Wordlessly, David changed direction and walked over to Hanson’s office, where the Chief gestured him in and to sit down. David obeyed, and the door slid closed behind him with a thunk.
“As far as I am concerned, Lieutenant,” Hanson, who was easily twice David’s age, told the younger man gruffly as he crossed back to his own desk, “you are still on medical leave. CDC told me you’d be flying back in last night. I should have known you’d be here in the morning.”
“I feel fine, sir,” David insisted. Part of him had expected this. The rest of him just wanted to get back to work, to try and forget what he’d seen.
“Aside from the fact that an officer under your command died in front of you, you just spent six days in a fine government-run hospital,” Hanson responded, “and I watched CDC burn the body of the bastard you took down. That’s not standard procedure.”
David twitched at the mention of the vampire he’d killed and opened his mouth, but the Chief waved him to silence and spoke more quietly. “I know a cover-up when I see one, David,” he told the younger man bluntly. “I’m also old enough to know when I don’t want or need to know what’s under it. I do know that whatever went down, you got hit hard.

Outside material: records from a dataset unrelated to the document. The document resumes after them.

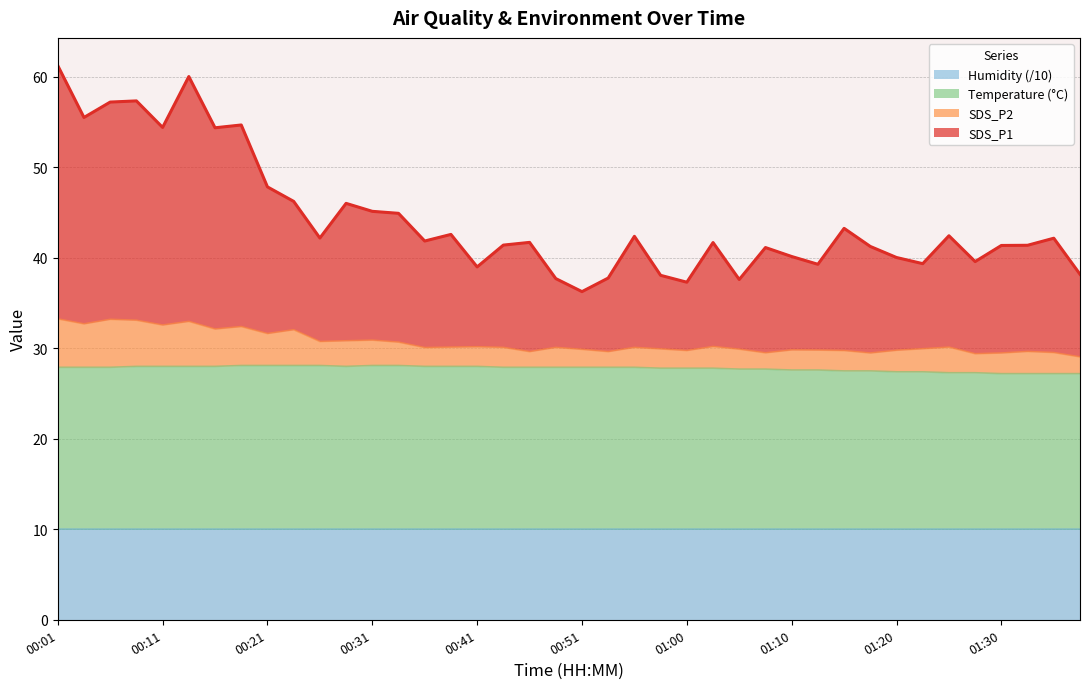

What is the value of the SDS_P1 point at the 25th from the left?

37.3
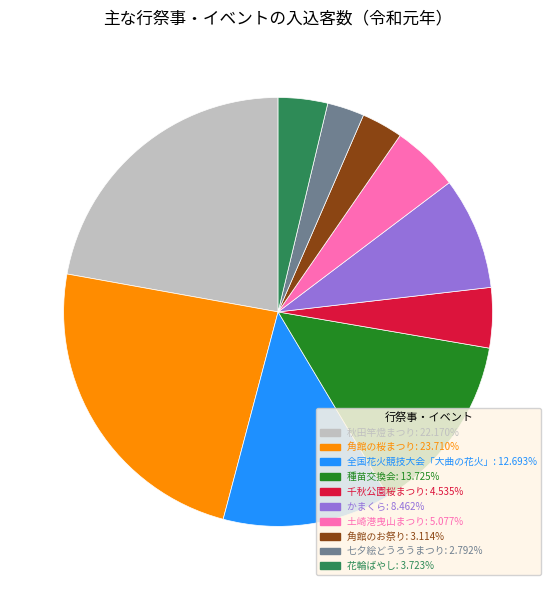

Which slice is the largest?

角館の桜まつり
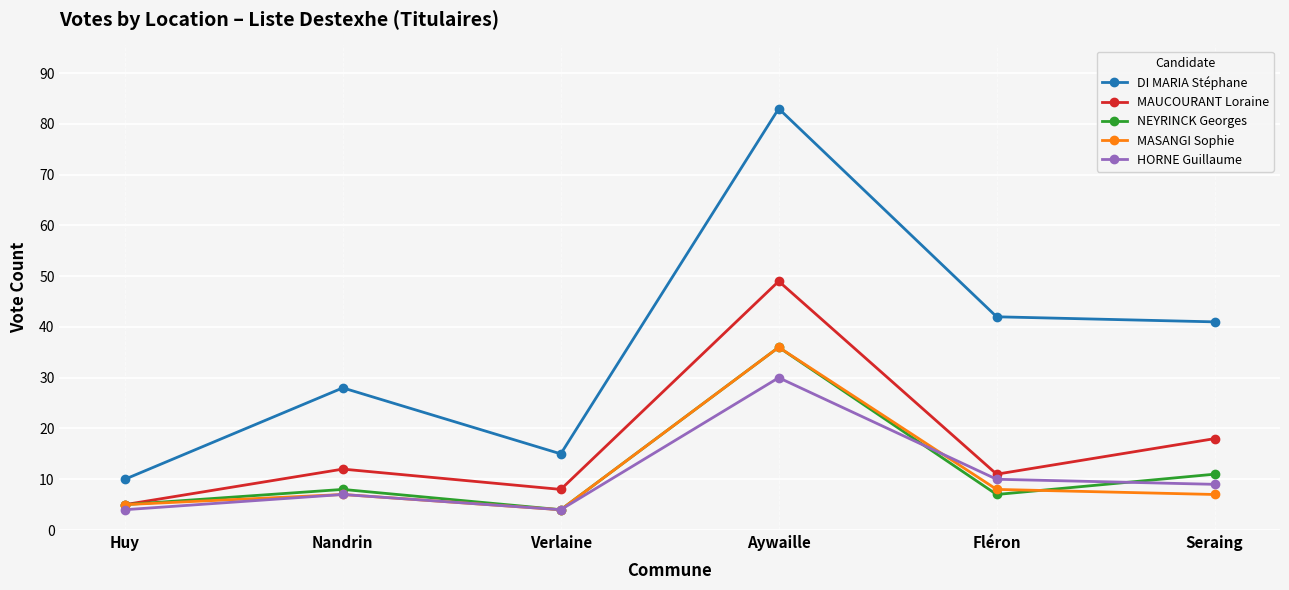

What is the difference between the maximum and minimum values in the MASANGI Sophie series?

32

So, you are off duty until Monday, no ifs or buts about it. That’s three days. Understood?”
“Yes, sir,” David finally said, surprised at the Chief’s candor.
“I also wrote the letter to Aaron’s family,” the chief said gently. “It couldn’t wait for you to get out of the hospital.”
“Yes, sir,” David said quietly. “Thank you, sir.” He hadn’t quite forgotten about that traditi
on, but he’d spent more time wondering if he could have saved Aaron than thinking about how to tell his family.
“How was your treatment?” Hanson asked. “I’ll light a fire under someone’s ass if it wasn’t the best they can provide.”
“I…don’t think it gets any better, sir,” David told him, thinking back to the nurse’s comments on the antivenom. Antivenom he doubted was in common supply in the world’s hospitals. And then there was the incredible speed with which his shattered forearms and rib had healed. “They took good care of me.”
“Good to hear,” the Chief replied.
“Sir,” David began, but then trailed off. How could he tell this man, his boss and friend, what had happened? Even if he could find the words, Hanson wouldn’t believe him. He hadn’t seen what David had seen.
“What is it, son?” Hanson asked.
“They offered me a job,” David blurted out, then blinked at his own words. That hadn’t been what he’d wanted to talk to Hanson about.
The Chief looked at David in silence for a moment. “I’m not going to ask who ‘they’ are,” he finally replied. “I’m going to say one word, and you’re either going to nod, or stare at me in confusion.”
David stared at his boss in confusion for a moment, and the Chief said his one word: “Omicron.”
For a moment, David continued to stare at his boss in confusion, and then it struck home. Hanson knew. Omicron was the code designation for the branch of government that included ONSET and OSPI. Warner had referred to it as the “Omicron Offices”. Finally, after a moment or two, he slowly nodded, and Hanson breathed a massive sigh.
“This isn’t the place, David,” he said quietly. “The walls aren’t thick enough. Go home,” he instructed, “take your medical leave. But come over for dinner tonight. Marge will love to have you. And then you and I can talk.”